The grant will allow the team from TACC (Xu, along with Ruizhu Huang, and Rosalia Gomez) and UofL (led by Hui Zhang) to create lightweight tools, training modules and exercises focusing on useful, open-source software for data science including R, Hadoop, Spark, and TensorFlow.
"The project will deliver a full set of interactive documents and video tutorials on using and configuring the platform," said Huang. "The educational activities will use graphical, interactive, simulation-based, and experiential learning components to teach data science concepts and computing skills, accessed through the cloud-based platform. The project aims to help students develop critical workforce skills in data science."
The training will cover both data analytics and machine learning and will introduce students and educators to emerging technologies, such as containers -- a form of virtualization that allows data scientists to work in reproducible environments of their choosing and design.

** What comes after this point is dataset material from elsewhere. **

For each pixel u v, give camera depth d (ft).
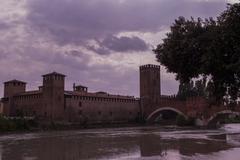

The training and tools will be available for use on existing campus computing infrastructure and also can leverage resources available at TACC, which has some of the most powerful advanced computing systems in the world.
Students and professors will access these learning tools through a cloud-based virtual environment that TACC and UofL will develop. The project will complement existing curriculum in data science and will enhance the learning experience for students regardless of whether they are at a top data science program or a small minority-serving institution. The materials will be designed for both in-person instruction and for remote, online use.
The project will train diverse students in this critical area. The University of Texas at Austin, where TACC is based, is one of nation's top 10 universities in terms of the number of Hispanic undergraduate degrees awarded, while UofL was ranked by U.S. News and World Reports as one of the best schools for African-American students outside historically black colleges and universities.
Education and outreach specialists at TACC will partner with K-12 STEM programs to take advantage of the cloud-based virtual environment to reach students as early as possible. TACC staff plan to create an activity using the cloud-based virtual environment that targets the approximately 200 underrepresented high school students who participate in the CODE @ TACC summer programs each year.
The research team will also collaborate with Campus Champions from the Extreme Science and Engineering Discovery Environment (XSEDE), who serve as local experts on campuses nationwide, to disseminate training opportunities. Their presence at two-year and four-year institutions will ensure rich diversity among students.
Said Rosalia Gomez, TACC Education & Outreach Manager: "To address the high-demand of advanced computing resources that are currently limited in classrooms across the country, this award will help us develop curriculum and learning frameworks and provide campus-wide access to resources that will impact students of diverse backgrounds."